EXTRACT TO READ —
The following week, Adamaitis was again led the Cardinals to a victory. The New York Times praised Adamaitis as the leader of the Cardinals' game-winning drive, "sprinting 36 yards to start the attack and passing to Peter Drangins for another fourteen-yard gain" before running the final three yards himself.

One week later, Adamaitis's passing led the Cardinals to a comeback victory over the University of Detroit. The Washington Post wrote that the "nonchalant halfback" completed nine passes for 158 yards, including the game-winners. The New York Times noted that, with the Cardinals trailing in the fourth quarter, Adamaitis threw a "long pass" that was caught by one player at the 12-yard, lateraled to another player at the eight-yard line, with the last player staggering across the goal line for the game-winning touchdown. The Post emphasized the accuracy of Adamaitis' passing: "He could have dotted an 'I' at 50 yards away today."

At the end of the 1935 season, The Washington Post named Adamaitis and Bill Guckeyson as the halfbacks on its All-District football team for the 1935 season. The Post cited Adamaitis's "off-tackle plunges and expert passing" for earning him a spot on the team. Spalding's Official Football Guide for 1936 also singled out Adamaitis for having "played sensational foot ball" during the 1935 season.

ITEMS —
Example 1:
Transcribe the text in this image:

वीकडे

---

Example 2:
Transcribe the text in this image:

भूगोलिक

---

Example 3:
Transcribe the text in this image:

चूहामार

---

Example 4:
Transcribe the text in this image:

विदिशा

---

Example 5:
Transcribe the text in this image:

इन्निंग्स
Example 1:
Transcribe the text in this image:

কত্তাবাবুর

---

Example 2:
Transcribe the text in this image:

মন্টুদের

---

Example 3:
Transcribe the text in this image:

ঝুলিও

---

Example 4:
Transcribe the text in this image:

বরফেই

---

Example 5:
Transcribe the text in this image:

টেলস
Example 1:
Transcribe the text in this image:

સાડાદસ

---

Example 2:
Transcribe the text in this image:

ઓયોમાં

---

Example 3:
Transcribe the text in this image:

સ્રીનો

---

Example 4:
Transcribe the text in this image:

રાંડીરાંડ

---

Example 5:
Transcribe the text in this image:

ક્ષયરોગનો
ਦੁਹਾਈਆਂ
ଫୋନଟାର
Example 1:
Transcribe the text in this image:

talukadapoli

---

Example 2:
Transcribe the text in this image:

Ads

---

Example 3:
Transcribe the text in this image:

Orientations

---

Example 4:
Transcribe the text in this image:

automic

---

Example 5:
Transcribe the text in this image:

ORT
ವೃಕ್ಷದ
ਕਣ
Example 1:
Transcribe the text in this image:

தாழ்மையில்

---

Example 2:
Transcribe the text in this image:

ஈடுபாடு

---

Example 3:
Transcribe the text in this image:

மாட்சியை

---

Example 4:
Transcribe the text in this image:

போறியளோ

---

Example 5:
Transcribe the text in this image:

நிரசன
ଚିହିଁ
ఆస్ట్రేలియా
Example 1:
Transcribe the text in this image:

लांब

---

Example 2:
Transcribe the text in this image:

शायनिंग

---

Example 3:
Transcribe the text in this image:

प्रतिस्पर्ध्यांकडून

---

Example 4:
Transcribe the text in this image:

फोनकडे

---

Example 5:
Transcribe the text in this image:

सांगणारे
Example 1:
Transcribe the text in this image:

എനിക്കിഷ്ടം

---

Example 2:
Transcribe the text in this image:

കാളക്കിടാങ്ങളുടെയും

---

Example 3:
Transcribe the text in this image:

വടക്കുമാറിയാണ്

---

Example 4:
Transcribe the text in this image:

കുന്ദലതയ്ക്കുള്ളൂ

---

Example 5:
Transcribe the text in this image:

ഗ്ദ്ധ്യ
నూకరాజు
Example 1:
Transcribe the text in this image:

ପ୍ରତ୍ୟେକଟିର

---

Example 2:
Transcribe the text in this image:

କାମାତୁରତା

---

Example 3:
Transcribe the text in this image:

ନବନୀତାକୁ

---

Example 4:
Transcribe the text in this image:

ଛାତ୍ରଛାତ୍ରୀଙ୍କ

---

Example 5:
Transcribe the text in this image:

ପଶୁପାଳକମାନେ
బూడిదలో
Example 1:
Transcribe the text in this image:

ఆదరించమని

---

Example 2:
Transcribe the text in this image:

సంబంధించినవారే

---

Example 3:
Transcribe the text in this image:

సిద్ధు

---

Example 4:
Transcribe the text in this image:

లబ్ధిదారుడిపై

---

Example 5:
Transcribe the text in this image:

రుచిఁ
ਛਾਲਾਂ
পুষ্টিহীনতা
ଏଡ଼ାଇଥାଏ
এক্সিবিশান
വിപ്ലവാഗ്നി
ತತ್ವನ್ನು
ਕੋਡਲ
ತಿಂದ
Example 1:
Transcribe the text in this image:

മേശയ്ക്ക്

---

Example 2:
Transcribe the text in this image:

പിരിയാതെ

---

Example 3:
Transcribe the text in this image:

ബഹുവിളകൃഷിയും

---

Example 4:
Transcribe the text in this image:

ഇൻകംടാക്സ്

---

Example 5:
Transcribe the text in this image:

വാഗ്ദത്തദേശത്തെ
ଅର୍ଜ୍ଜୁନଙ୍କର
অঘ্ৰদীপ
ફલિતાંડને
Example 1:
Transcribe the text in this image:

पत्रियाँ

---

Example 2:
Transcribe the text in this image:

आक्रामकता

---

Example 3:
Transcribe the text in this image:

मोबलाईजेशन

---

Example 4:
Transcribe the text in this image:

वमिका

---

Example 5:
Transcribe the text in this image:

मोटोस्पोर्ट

GIVEN INSTRUCTION 1 —
Write out the rows word for word, from the first row through the line containing "എനിക്കിഷ്ടം", both ends included.
GIVEN INSTRUCTION 2 —
Extend the account of Adamaitis's football season from where it stops.

WRITTEN ANSWER 1 —
Example 1:
Transcribe the text in this image:

वीकडे

---

Example 2:
Transcribe the text in this image:

भूगोलिक

---

Example 3:
Transcribe the text in this image:

चूहामार

---

Example 4:
Transcribe the text in this image:

विदिशा

---

Example 5:
Transcribe the text in this image:

इन्निंग्स
Example 1:
Transcribe the text in this image:

কত্তাবাবুর

---

Example 2:
Transcribe the text in this image:

মন্টুদের

---

Example 3:
Transcribe the text in this image:

ঝুলিও

---

Example 4:
Transcribe the text in this image:

বরফেই

---

Example 5:
Transcribe the text in this image:

টেলস
Example 1:
Transcribe the text in this image:

સાડાદસ

---

Example 2:
Transcribe the text in this image:

ઓયોમાં

---

Example 3:
Transcribe the text in this image:

સ્રીનો

---

Example 4:
Transcribe the text in this image:

રાંડીરાંડ

---

Example 5:
Transcribe the text in this image:

ક્ષયરોગનો
ਦੁਹਾਈਆਂ
ଫୋନଟାର
Example 1:
Transcribe the text in this image:

talukadapoli

---

Example 2:
Transcribe the text in this image:

Ads

---

Example 3:
Transcribe the text in this image:

Orientations

---

Example 4:
Transcribe the text in this image:

automic

---

Example 5:
Transcribe the text in this image:

ORT
ವೃಕ್ಷದ
ਕਣ
Example 1:
Transcribe the text in this image:

தாழ்மையில்

---

Example 2:
Transcribe the text in this image:

ஈடுபாடு

---

Example 3:
Transcribe the text in this image:

மாட்சியை

---

Example 4:
Transcribe the text in this image:

போறியளோ

---

Example 5:
Transcribe the text in this image:

நிரசன
ଚିହିଁ
ఆస్ట్రేలియా
Example 1:
Transcribe the text in this image:

लांब

---

Example 2:
Transcribe the text in this image:

शायनिंग

---

Example 3:
Transcribe the text in this image:

प्रतिस्पर्ध्यांकडून

---

Example 4:
Transcribe the text in this image:

फोनकडे

---

Example 5:
Transcribe the text in this image:

सांगणारे
Example 1:
Transcribe the text in this image:

എനിക്കിഷ്ടം

WRITTEN ANSWER 2 —
====1936 Orange Bowl====
With a 7–2 record, the Cardinals were invited to represent the north in the 1936 Orange Bowl, one of only four bowl games in existence during the 1935 college football season. The Cardinals were matched against the Ole Miss Rebels. In the lead-up to the game, Cardinals' head coach Dutch Bergman indicated that he would rely on the passing game of Adamaitis. The Cardinals defeated the Rebels by a 21–20 score, as Adamaitis scored the first touchdown on a "smooth lateral" from the quarterback, P. J. Dranginis. Adamaitis took the lateral and "ran unmolested around the Ole Miss left end" for the touchdown." He then threw a 45-yard pass to Foley for the Cardinals' second touchdown. Bill Cuddy of the United Press International wrote: "Bill Adamaitis, Catholic's 180-pound left halfback, proved a triple threat sparkplug for the northern team and vied with Dave Bernard, Dixie quarterback, for individual honors." With his showing against Ole Miss, Adamaitis became the first, and one of only three, players to catch and throw a touchdown pass in the same Orange Bowl. He was hailed as the "hero of the Orange Bowl" by The Washington Post.

====1936 season====
During the 1936 season, Adamaitis was again one of the offensive stars of the Catholic University's football team. In the opening game of the 1936 season, Adamaitis scored three touchdowns in the first quarter and was "put under wraps so he would be available for better hunting."

In a 12–6 victory over DePaul, Adamatis accounted for all of his team's points with two touchdown passes. The New York Times wrote that "the passing combination of Adamaitis to Walker" provided Catholic University with the difference against DePaul with touchdown passes in each of the first two quarters.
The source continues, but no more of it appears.